The Navy Distinguished Civilian Service Award is the highest honorary award the Secretary of the Navy can confer on a Department of the Navy civilian employee.

==Criteria==
The Navy Distinguished Civilian Service Award will be granted only to those employees who have given distinguished or extraordinary service. The achievements or service must be truly exceptional when measured against the position requirements of the employee and should far exceed the contributions and service of others with comparable responsibilities. The Navy Distinguished Civilian Service Award is reserved for contributions that are so unusual or significant that recognition at the secretary of the Navy level is deserved. Additional qualifiers include:

- A pattern of long-term, sustained high performance as evidenced by the employee having previously received high honorary awards (e.g., Navy Superior Civilian Service Award, the Navy Meritorious Civilian Service Award or similar awards or honors).

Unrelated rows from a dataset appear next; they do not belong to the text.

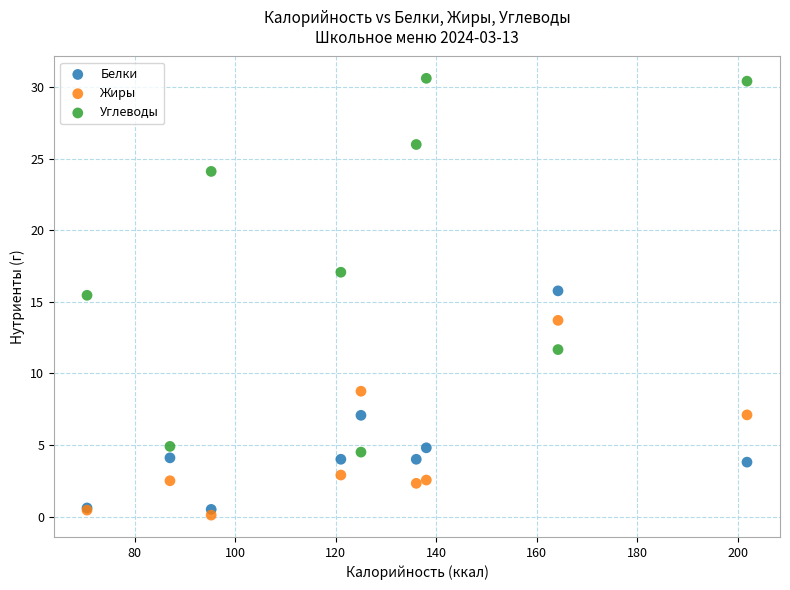

Which series has the widest spread of Y values?

Углеводы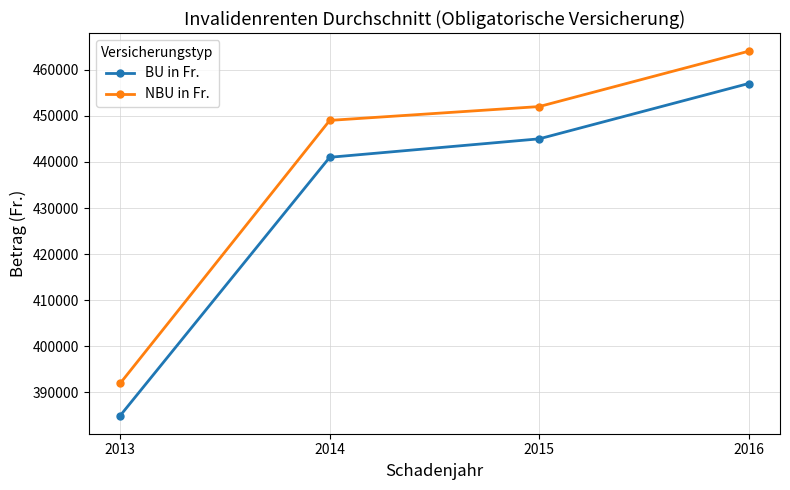

List the series in order of their overall mean, lowest first.

BU in Fr., NBU in Fr.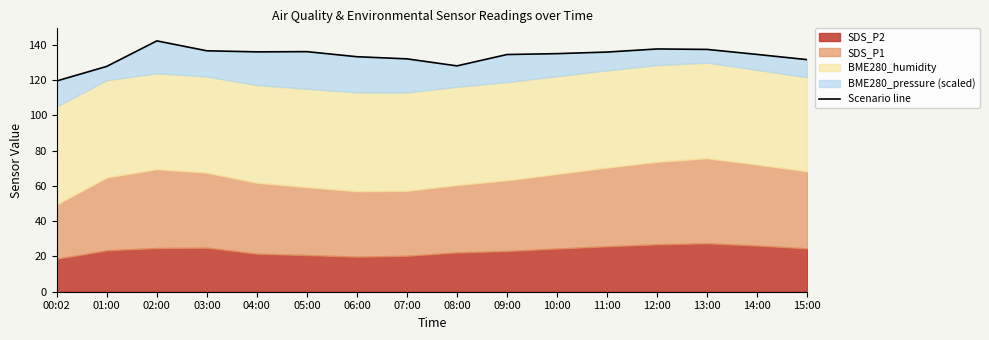

Reading right to left, transcribe all the data shown in this chart.

15:00=131.7	14:00=134.6	13:00=137.5	12:00=137.8	11:00=136.0	10:00=135.1	09:00=134.6	08:00=128.2	07:00=132.1	06:00=133.3	05:00=136.2	04:00=136.1	03:00=136.7	02:00=142.3	01:00=127.9	00:02=119.6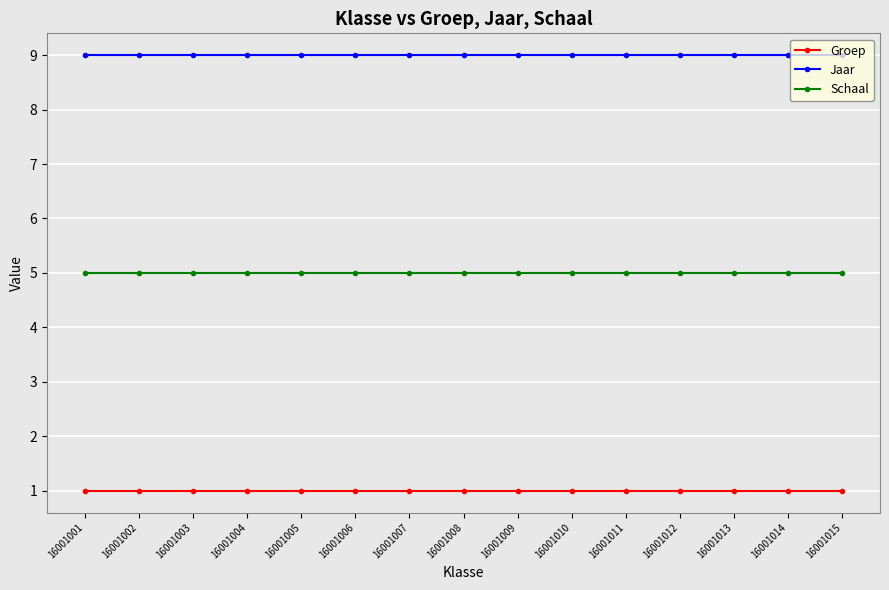

Which series has the largest total across all categories?

Jaar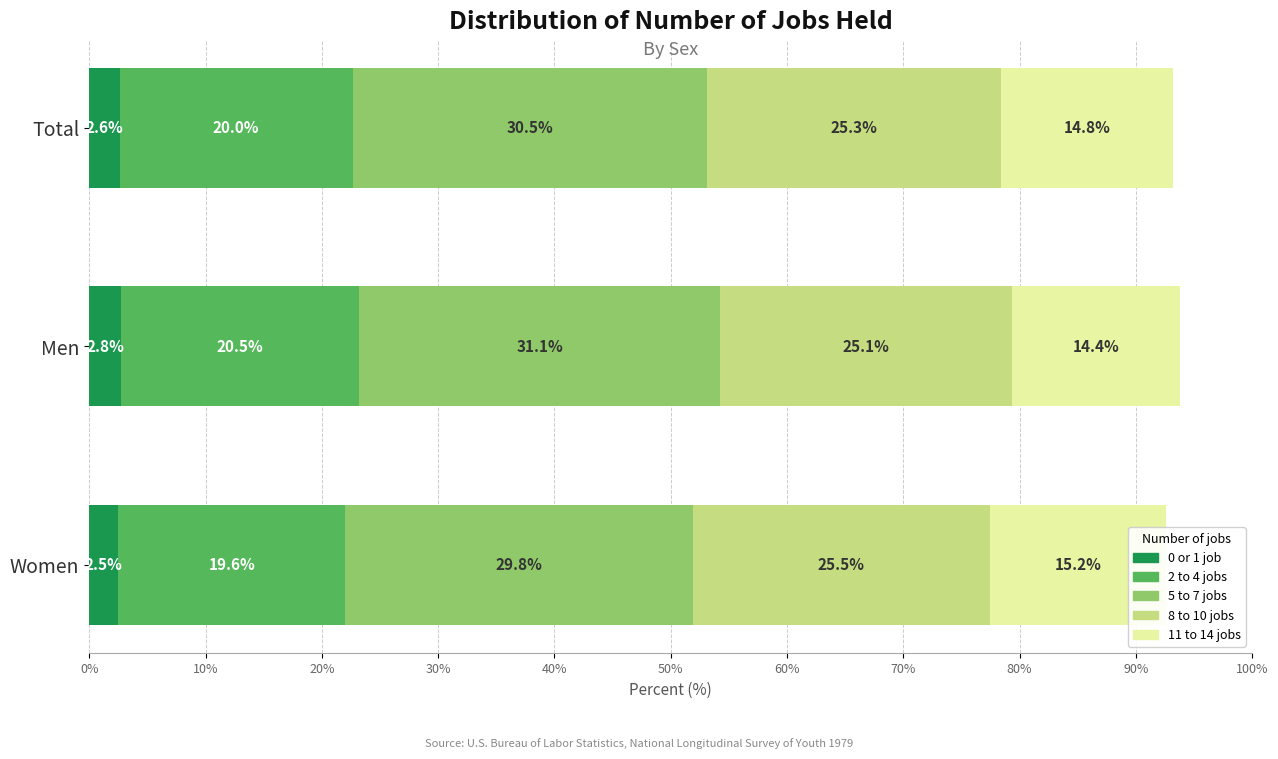

What is the difference between the highest and lowest values at Men?

28.3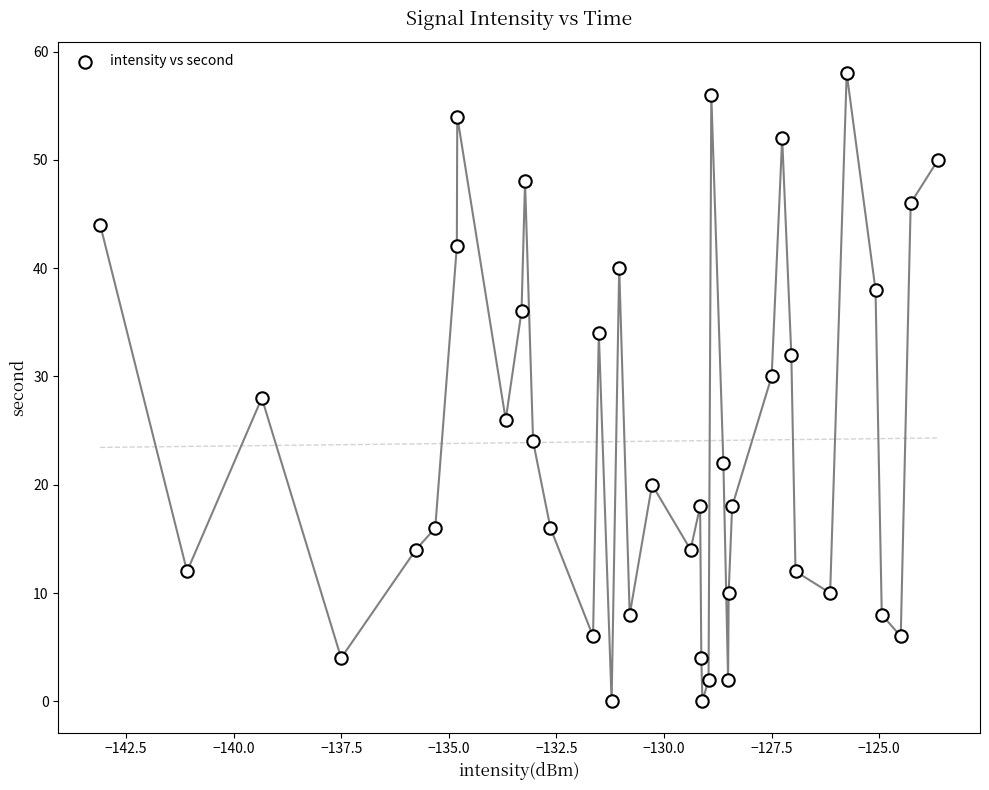

What is the range of Y values (max minus min)?

58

- Career achievements that are recognized throughout the Department of the Navy.
- Indications of innovative leadership of highly successful programs or projects that had impact beyond the employee's command.
- Accomplishments or achievements that have had, as a minimum, a wide impact in the Department of the Navy.
- Scientific or technical advances, or suggestions of significant value.
- Accomplishments that show unusual management abilities, innovative thinking, and/or outstanding leadership, which benefit the Department of the Navy.
- Responsibility for major cost savings, reductions or avoidance.
- Unusual acts of heroism.
- Exceptional cooperative efforts with other Navy offices, federal agencies, or the private sector.